En ocasiones, con arrojo y algo más de metálico alquilaban entre todos una novela de las gordas y el grupo, el club, se juntaba en la orilla del río y el de mejor voz deshilvanaba las entretelas de la historia. Si la trama incitaba a la acción, el corro se revolvía, sentía la llamada de la farándula y escenificaba cada párrafo. En un instante el club de lectura se trasmutaba en compañía de goliardos con faldita plisada y pantalón corto. Uno de los libros que más sobresaltos provocó fue «Marcof, el Malouin», ambientado en la Revolución francesa, con enjundiosas matanzas y torturas.
El teatrillo de ese día fue tan desgarradamente hiperrealista, con trifulcas entre revolucionarios, realistas, chouanes, marqueses, curas renegados y la bella Yvonne que esquilmó el saquillo de las tiritas y tarros de mercurocromo. Heriditas y disturbios por amor al arte pararon en seco el otoño en que se levantó el telón del instituto. Adiós a los clubes, de lectura, de tres navíos en el mar, de bicicletas autoprestadas, de tomates en los calcetines, de cuentos chinos al llegar tarde a cenar.

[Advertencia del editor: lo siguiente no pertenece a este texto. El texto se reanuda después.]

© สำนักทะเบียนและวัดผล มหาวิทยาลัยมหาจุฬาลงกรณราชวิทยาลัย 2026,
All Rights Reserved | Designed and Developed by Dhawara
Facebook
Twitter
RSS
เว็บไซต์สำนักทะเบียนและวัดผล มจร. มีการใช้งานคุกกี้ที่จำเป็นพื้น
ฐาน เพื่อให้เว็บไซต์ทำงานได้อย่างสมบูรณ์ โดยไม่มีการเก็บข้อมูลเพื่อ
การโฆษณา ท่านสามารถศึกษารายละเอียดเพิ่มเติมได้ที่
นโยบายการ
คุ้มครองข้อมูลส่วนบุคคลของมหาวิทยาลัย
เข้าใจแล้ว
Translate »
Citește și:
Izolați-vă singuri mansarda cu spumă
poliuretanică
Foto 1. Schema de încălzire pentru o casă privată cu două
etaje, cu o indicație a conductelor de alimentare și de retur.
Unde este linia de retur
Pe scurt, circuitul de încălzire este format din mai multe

Quedaba el destilado del libro como mejor amigo del hombre, perro aparte. El amigo que espera siempre, aunque nunca haga la cena. Un amigo de ficción, falso, de falsos relatos, falsas vidas, falsos hechos reales. El amigo fantástico. Este cuentillo, algo asilvestrado, manifiesta tal día como hoy, san Cervantes, rendida admiración por los entrañables clubes de lectura. Todo lo que existe, ya ha existido; siempre habrá alguien que escriba un profundo y hermoso libro; siempre habrá alguien que lo queme con ira; peor aún, siempre alguien lo ignorará y perderá esos instantes indestructibles que chispean entre la nada y la nada.